In simple terms, statistical significance helps us understand whether results are real or just fluke. It is also known as “Hypothesis Testing”.

In the case of AB tests, it helps us determine whether a change that we made into the page or any other element caused an increase in conversions.

If you run AB tests on your site, then it is very helpful to know about Statistical Significance.

The Null Hypothesis and Alternative Hypothesis    

In the case of AB testing, null hypothesis reveals no change in the conversion rate. Whereas, alternative hypothesis shows change in conversion rate.

The following points should help you understand this better:

  • In the case of AB testing, assume that your original button color has a 20% conversion rate.
  • If, after changing the button color to green, the conversion rate increases to 25%, then this means that there is a change of 25% – 20% = 5%.
  • From this data, you can conclude that changing the button color increased conversions.
  • In case you run another AB test and find out that after changing the background color to red, the conversion rate increased to 25%, then this means that there is a change in conversion rate of 25% – 5% = 20%.
  • You can see that changing the background color increased conversions by a much higher percentage than changing the button color.
  • This shows that you need to have more samples for the AB tests.
  • In the case of large sample size, since both the samples are tested on different types of elements (button color and background color), then any change in conversions gets divided into smaller changes caused by each element (button color or background color).

Statistical Significance        

This brings us to the concept of Statistical Significance explained below.

Statistical significance is a level of confidence by which you can determine whether the result of an AB test is statistically significant or just random.   

It’s important to know what we are trying to achieve with statistical significance. We want to answer one question: Is there a meaningful difference between my control and my experiment.

This helps us determine whether the changes that we made into our experiments actually increased the conversion rate or just happened to be a coincidence.
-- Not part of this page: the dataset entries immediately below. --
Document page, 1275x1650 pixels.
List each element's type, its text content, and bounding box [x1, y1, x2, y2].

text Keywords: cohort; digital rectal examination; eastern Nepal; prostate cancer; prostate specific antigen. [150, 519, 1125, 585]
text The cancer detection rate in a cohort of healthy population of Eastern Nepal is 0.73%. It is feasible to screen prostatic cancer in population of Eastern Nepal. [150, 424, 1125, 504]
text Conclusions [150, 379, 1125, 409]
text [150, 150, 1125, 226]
Here is how you can find this out.

  • Pick a level of confidence.
  • Assume that for your control, you got 20 conversions in 100 visitors.
  • Now, run the test for a week or two and find out that your experiment has 25 conversions in 100 visitors.
  • If you pick 95% confidence, then this means that the difference between 20 and 25 is not significant. In fact, it may be just random variation caused by “noise” in the data.
  • So, you can see that even if your test was successful in increasing conversions (25% vs 20%), it would not be significant at a 95% level of confidence.
  • However, this does not mean that there is no difference, and hence you should ignore this result.
  • You need to run the test for a longer duration or with a higher number of visitors to determine whether this change is statistically significant.
  • For 95% confidence, you need to have at least 14 conversions in each sample (that’s 100 divided by 95%), and that takes time. If you see that your confidence level goes up every day as more people convert, then you can end your test early.

I know this is a hard pill to swallow, but we have to understand these things if we want to do some great AB tests in our digital marketing career!